**DIRECTIONS**
Copy the text lines from every item below word for word, leaving out the pictures.

**THE INPUT**
◇ ◇ ◇ ◇ ◇
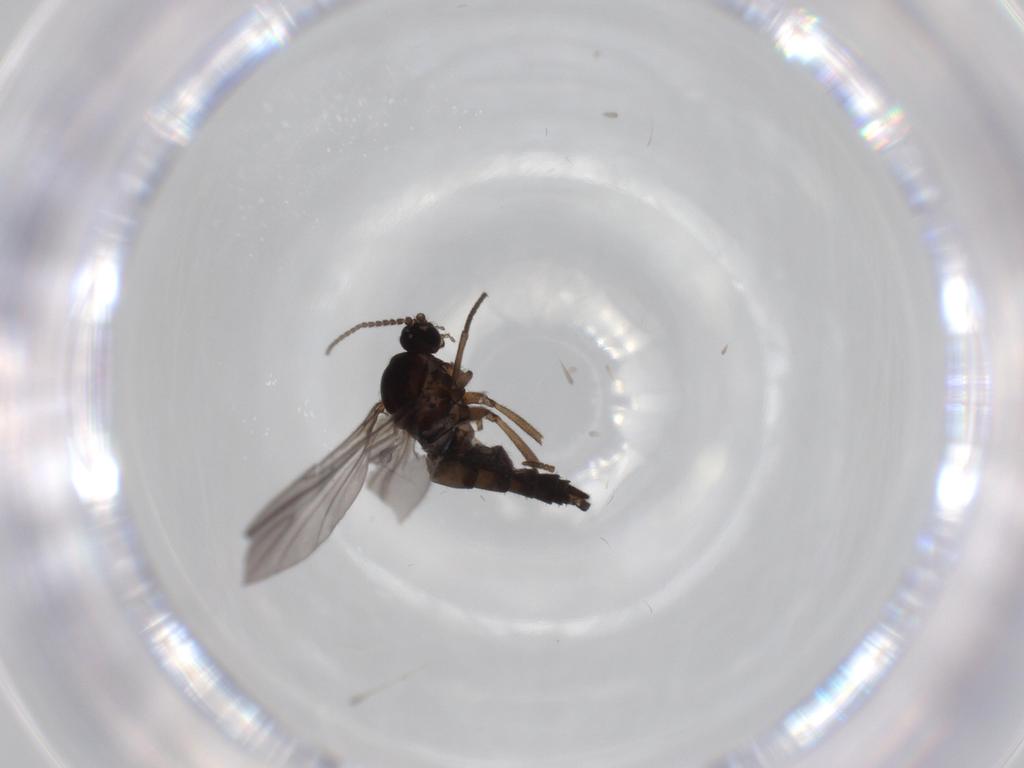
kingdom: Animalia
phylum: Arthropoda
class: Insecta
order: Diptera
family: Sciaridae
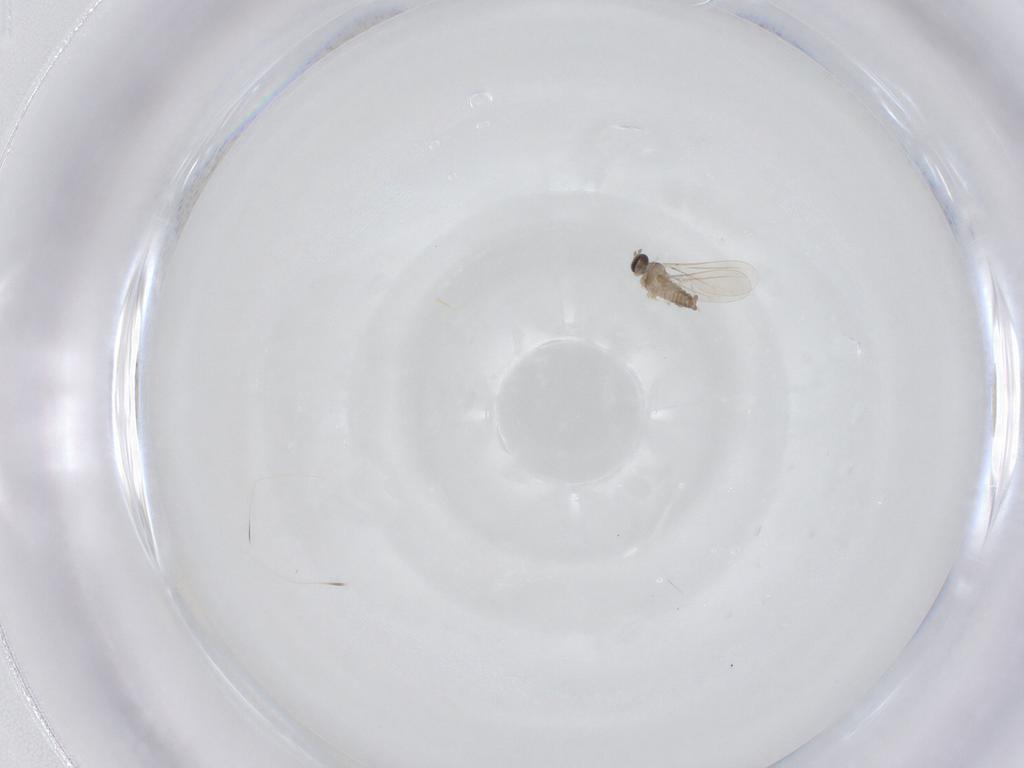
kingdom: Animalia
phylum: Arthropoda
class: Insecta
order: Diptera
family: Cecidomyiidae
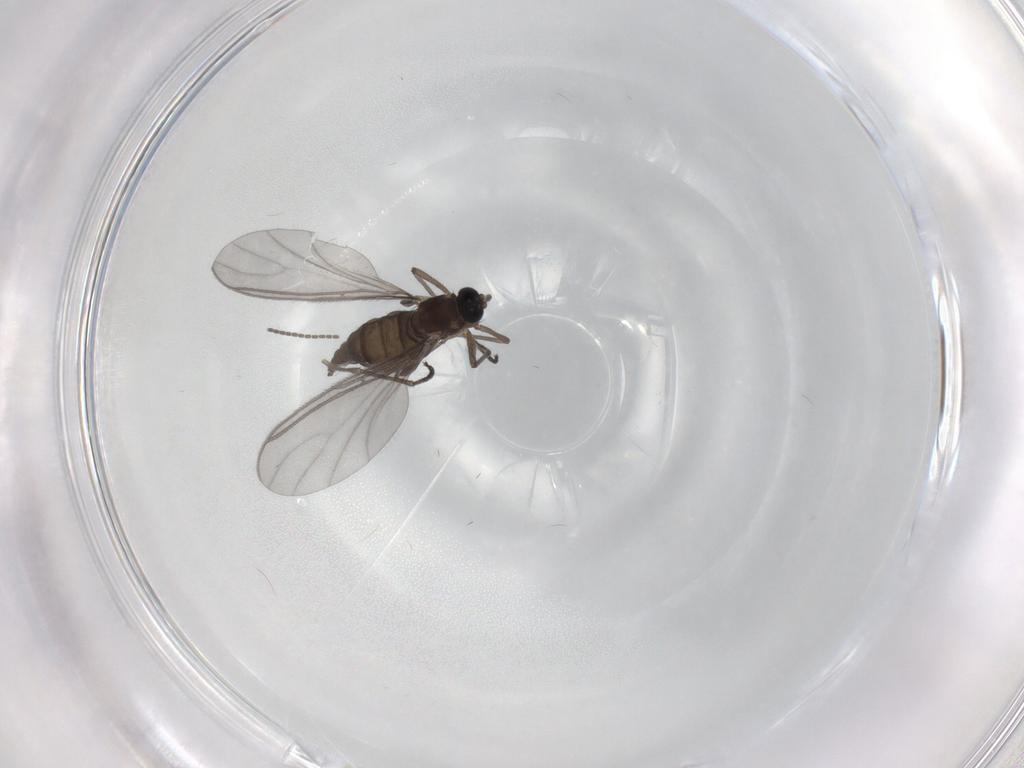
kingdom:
◇ ◇ ◇ ◇ ◇
**TASK OUTPUT**
kingdom: Animalia
phylum: Arthropoda
class: Insecta
order: Diptera
family: Sciaridae
kingdom: Animalia
phylum: Arthropoda
class: Insecta
order: Diptera
family: Cecidomyiidae
kingdom:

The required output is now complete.